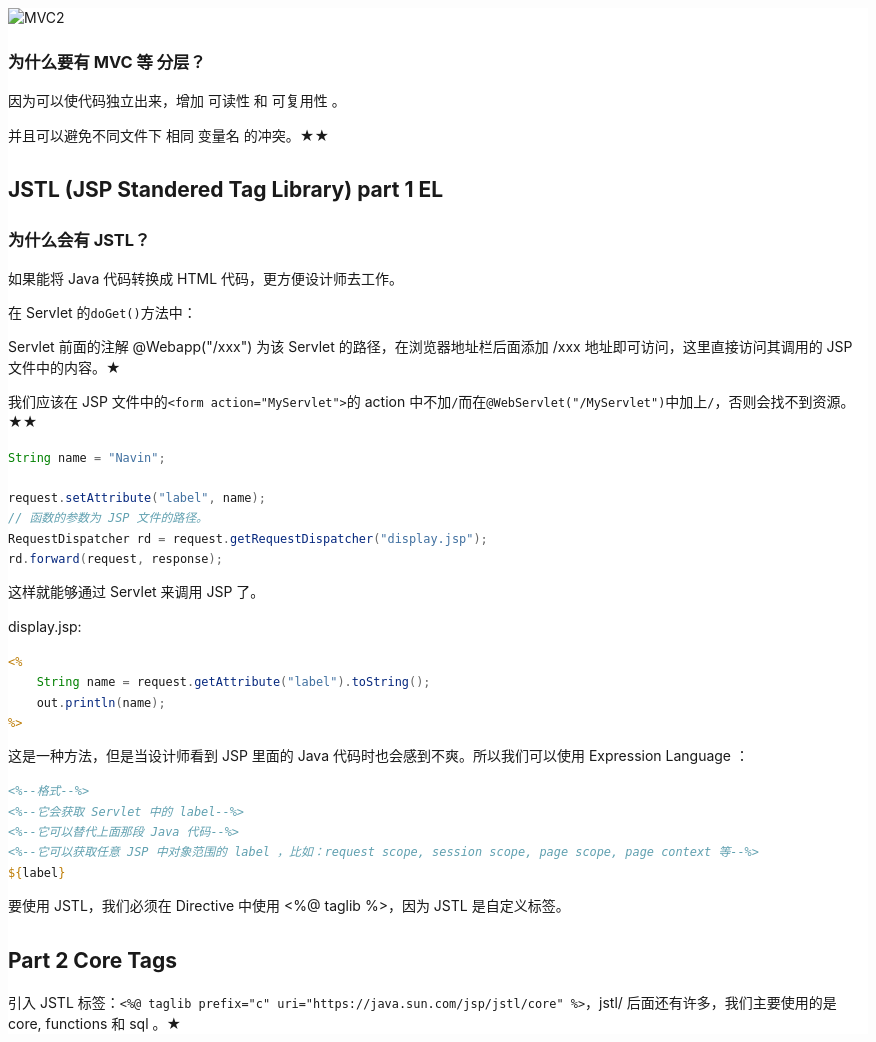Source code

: ![MVC2](F:\Note\YouTube\JavaWeb\Telusko\Servlet&JSP\MVC2.png)

### 为什么要有 MVC 等 分层？

因为可以使代码独立出来，增加 可读性 和 可复用性 。

并且可以避免不同文件下 相同 变量名 的冲突。★★

## JSTL (JSP Standered Tag Library) part 1 EL

### 为什么会有 JSTL？

如果能将 Java 代码转换成 HTML 代码，更方便设计师去工作。

在 Servlet 的`doGet()`方法中：

Servlet 前面的注解 @Webapp("/xxx") 为该 Servlet 的路径，在浏览器地址栏后面添加 /xxx 地址即可访问，这里直接访问其调用的 JSP 文件中的内容。★

我们应该在 JSP 文件中的`<form action="MyServlet">`的 action 中不加`/`而在`@WebServlet("/MyServlet")`中加上`/`，否则会找不到资源。★★

```java
String name = "Navin";

request.setAttribute("label", name);
// 函数的参数为 JSP 文件的路径。
RequestDispatcher rd = request.getRequestDispatcher("display.jsp");
rd.forward(request, response);
```

这样就能够通过 Servlet 来调用 JSP 了。

display.jsp: 

```jsp
<%
	String name = request.getAttribute("label").toString();
	out.println(name);
%>
```

这是一种方法，但是当设计师看到 JSP 里面的 Java 代码时也会感到不爽。所以我们可以使用 Expression Language ：

```jsp
<%--格式--%>
<%--它会获取 Servlet 中的 label--%>
<%--它可以替代上面那段 Java 代码--%>
<%--它可以获取任意 JSP 中对象范围的 label ，比如：request scope, session scope, page scope, page context 等--%>
${label}
```

要使用 JSTL，我们必须在 Directive 中使用 <%@ taglib %>，因为 JSTL 是自定义标签。

## Part 2 Core Tags

引入 JSTL 标签：`<%@ taglib prefix="c" uri="https://java.sun.com/jsp/jstl/core" %>`，jstl/ 后面还有许多，我们主要使用的是 core, functions 和 sql 。★
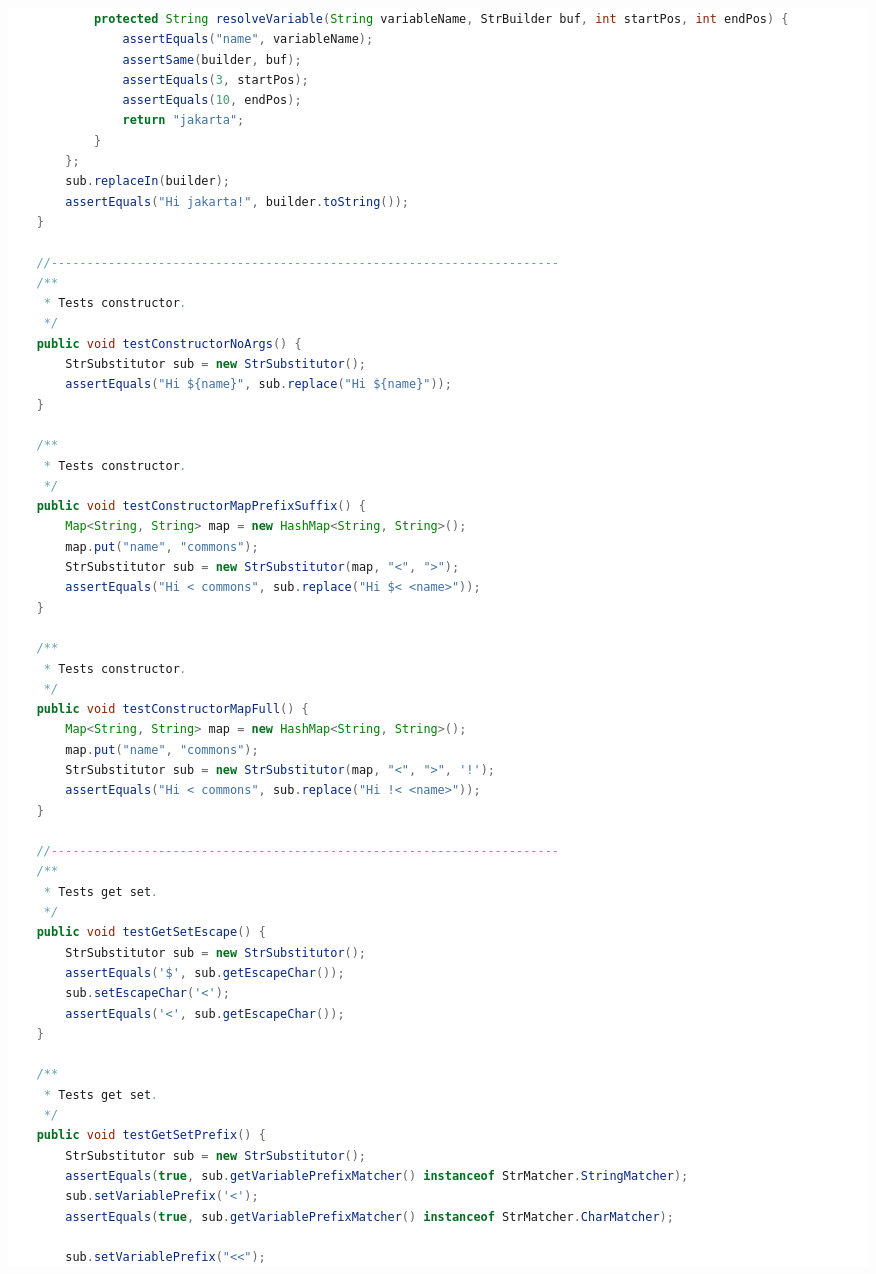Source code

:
```java
            protected String resolveVariable(String variableName, StrBuilder buf, int startPos, int endPos) {
                assertEquals("name", variableName);
                assertSame(builder, buf);
                assertEquals(3, startPos);
                assertEquals(10, endPos);
                return "jakarta";
            }
        };
        sub.replaceIn(builder);
        assertEquals("Hi jakarta!", builder.toString());
    }

    //-----------------------------------------------------------------------
    /**
     * Tests constructor.
     */
    public void testConstructorNoArgs() {
        StrSubstitutor sub = new StrSubstitutor();
        assertEquals("Hi ${name}", sub.replace("Hi ${name}"));
    }

    /**
     * Tests constructor.
     */
    public void testConstructorMapPrefixSuffix() {
        Map<String, String> map = new HashMap<String, String>();
        map.put("name", "commons");
        StrSubstitutor sub = new StrSubstitutor(map, "<", ">");
        assertEquals("Hi < commons", sub.replace("Hi $< <name>"));
    }

    /**
     * Tests constructor.
     */
    public void testConstructorMapFull() {
        Map<String, String> map = new HashMap<String, String>();
        map.put("name", "commons");
        StrSubstitutor sub = new StrSubstitutor(map, "<", ">", '!');
        assertEquals("Hi < commons", sub.replace("Hi !< <name>"));
    }

    //-----------------------------------------------------------------------
    /**
     * Tests get set.
     */
    public void testGetSetEscape() {
        StrSubstitutor sub = new StrSubstitutor();
        assertEquals('$', sub.getEscapeChar());
        sub.setEscapeChar('<');
        assertEquals('<', sub.getEscapeChar());
    }

    /**
     * Tests get set.
     */
    public void testGetSetPrefix() {
        StrSubstitutor sub = new StrSubstitutor();
        assertEquals(true, sub.getVariablePrefixMatcher() instanceof StrMatcher.StringMatcher);
        sub.setVariablePrefix('<');
        assertEquals(true, sub.getVariablePrefixMatcher() instanceof StrMatcher.CharMatcher);
        
        sub.setVariablePrefix("<<");
```
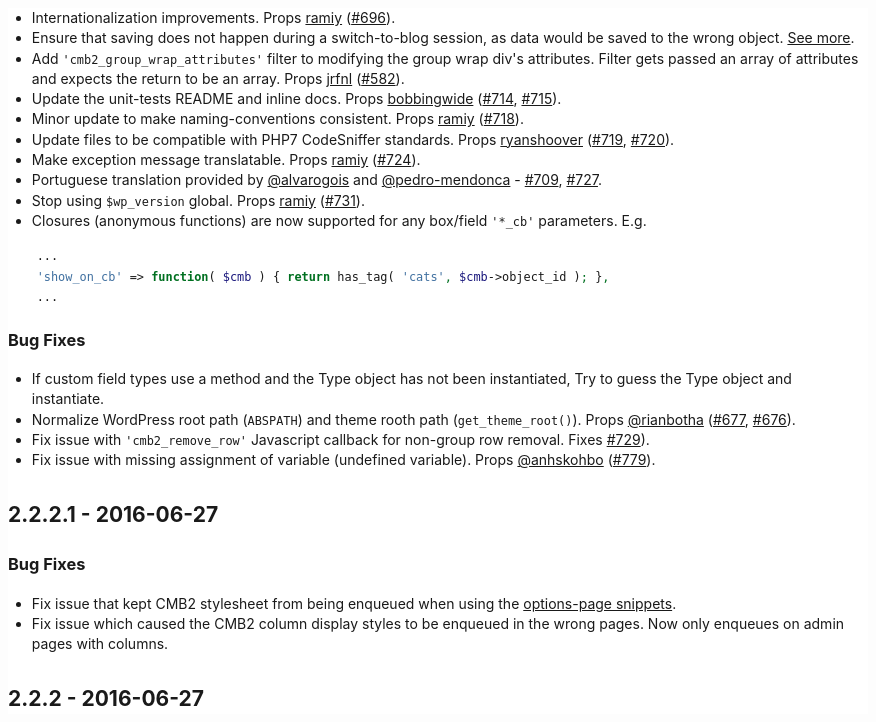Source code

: * Internationalization improvements. Props [ramiy](https://github.com/ramiy) ([#696](https://github.com/CMB2/CMB2/pull/696)).
* Ensure that saving does not happen during a switch-to-blog session, as data would be saved to the wrong object. [See more](https://wordpress.org/support/topic/bug-in-lastest-version?replies=2).
* Add `'cmb2_group_wrap_attributes'` filter to modifying the group wrap div's attributes. Filter gets passed an array of attributes and expects the return to be an array. Props [jrfnl](https://github.com/jrfnl) ([#582](https://github.com/CMB2/CMB2/pull/582)).
* Update the unit-tests README and inline docs. Props [bobbingwide](https://github.com/bobbingwide) ([#714](https://github.com/CMB2/CMB2/pull/714), [#715](https://github.com/CMB2/CMB2/pull/715)).
* Minor update to make naming-conventions consistent. Props [ramiy](https://github.com/ramiy) ([#718](https://github.com/CMB2/CMB2/pull/718)).
* Update files to be compatible with PHP7 CodeSniffer standards. Props [ryanshoover](https://github.com/ryanshoover) ([#719](https://github.com/CMB2/CMB2/pull/719), [#720](https://github.com/CMB2/CMB2/pull/720)).
* Make exception message translatable. Props [ramiy](https://github.com/ramiy) ([#724](https://github.com/CMB2/CMB2/pull/724)).
* Portuguese translation provided by [@alvarogois](https://github.com/alvarogois) and [@pedro-mendonca](https://github.com/pedro-mendonca) - [#709](https://github.com/CMB2/CMB2/pull/709), [#727](https://github.com/CMB2/CMB2/pull/727).
* Stop using `$wp_version` global. Props [ramiy](https://github.com/ramiy) ([#731](https://github.com/CMB2/CMB2/pull/731)).
* Closures (anonymous functions) are now supported for any box/field `'*_cb'` parameters. E.g.
```php
	...
	'show_on_cb' => function( $cmb ) { return has_tag( 'cats', $cmb->object_id ); },
	...
```

### Bug Fixes

* If custom field types use a method and the Type object has not been instantiated, Try to guess the Type object and instantiate.
* Normalize WordPress root path (`ABSPATH`) and theme rooth path (`get_theme_root()`). Props [@rianbotha](https://github.com/rianbotha) ([#677](https://github.com/CMB2/CMB2/pull/677), [#676](https://github.com/CMB2/CMB2/pull/676)).
* Fix issue with `'cmb2_remove_row'` Javascript callback for non-group row removal. Fixes [#729](https://github.com/CMB2/CMB2/pull/729)).
* Fix issue with missing assignment of variable (undefined variable). Props [@anhskohbo](https://github.com/anhskohbo) ([#779](https://github.com/CMB2/CMB2/pull/779)).

## 2.2.2.1 - 2016-06-27

### Bug Fixes

* Fix issue that kept CMB2 stylesheet from being enqueued when using the [options-page snippets](https://github.com/CMB2/CMB2-Snippet-Library/tree/master/options-and-settings-pages).
* Fix issue which caused the CMB2 column display styles to be enqueued in the wrong pages. Now only enqueues on admin pages with columns.

## 2.2.2 - 2016-06-27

═══

PROBLEM STATEMENT:
If a line in the entries above contains the word "true", copy it.

REPLY:
        assertEquals(true, sub.getVariablePrefixMatcher() instanceof StrMatcher.StringMatcher);
        assertEquals(true, sub.getVariablePrefixMatcher() instanceof StrMatcher.CharMatcher);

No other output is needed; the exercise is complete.